» **What you should do**
Look through the entries for the string "Testimonios", and copy each line that holds it.

[Information provided]

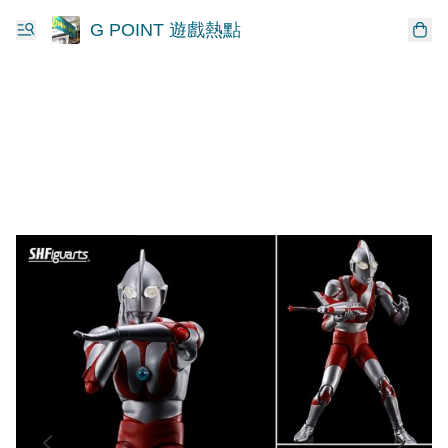
G POINT 遊戲熱點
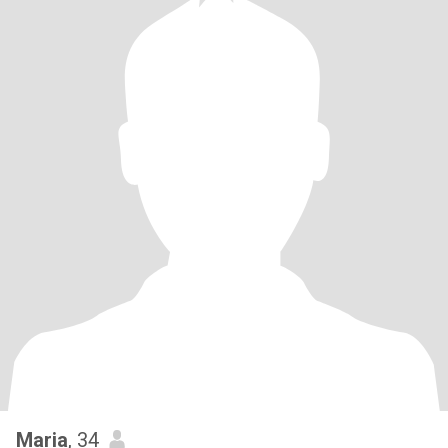
Maria
, 34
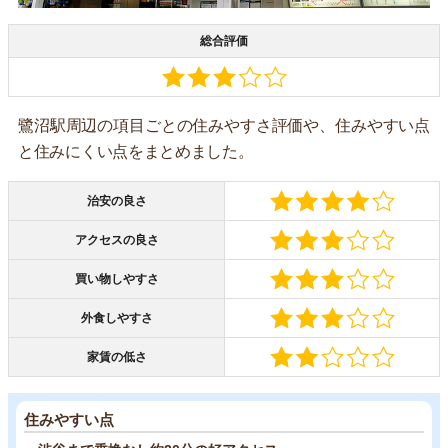
総合評価
鷺沼駅周辺の項目ごとの住みやすさ評価や、住みやすい点
と住みにくい点をまとめました。
治安の良さ
アクセスの良さ
買い物しやすさ
外食しやすさ
家賃の低さ
住みやすい点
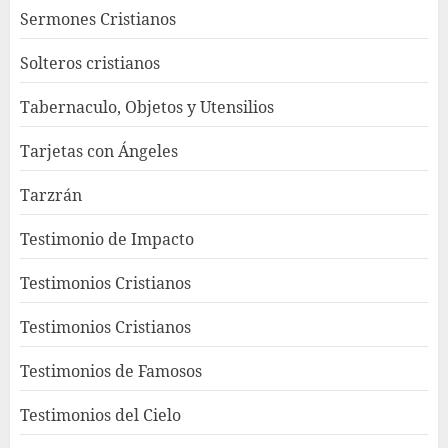
Sermones Cristianos
Solteros cristianos
Tabernaculo, Objetos y Utensilios
Tarjetas con Ángeles
Tarzrán
Testimonio de Impacto
Testimonios Cristianos
Testimonios Cristianos
Testimonios de Famosos
Testimonios del Cielo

[/Information provided]

» **Written reply**
Testimonios Cristianos
Testimonios Cristianos
Testimonios de Famosos
Testimonios del Cielo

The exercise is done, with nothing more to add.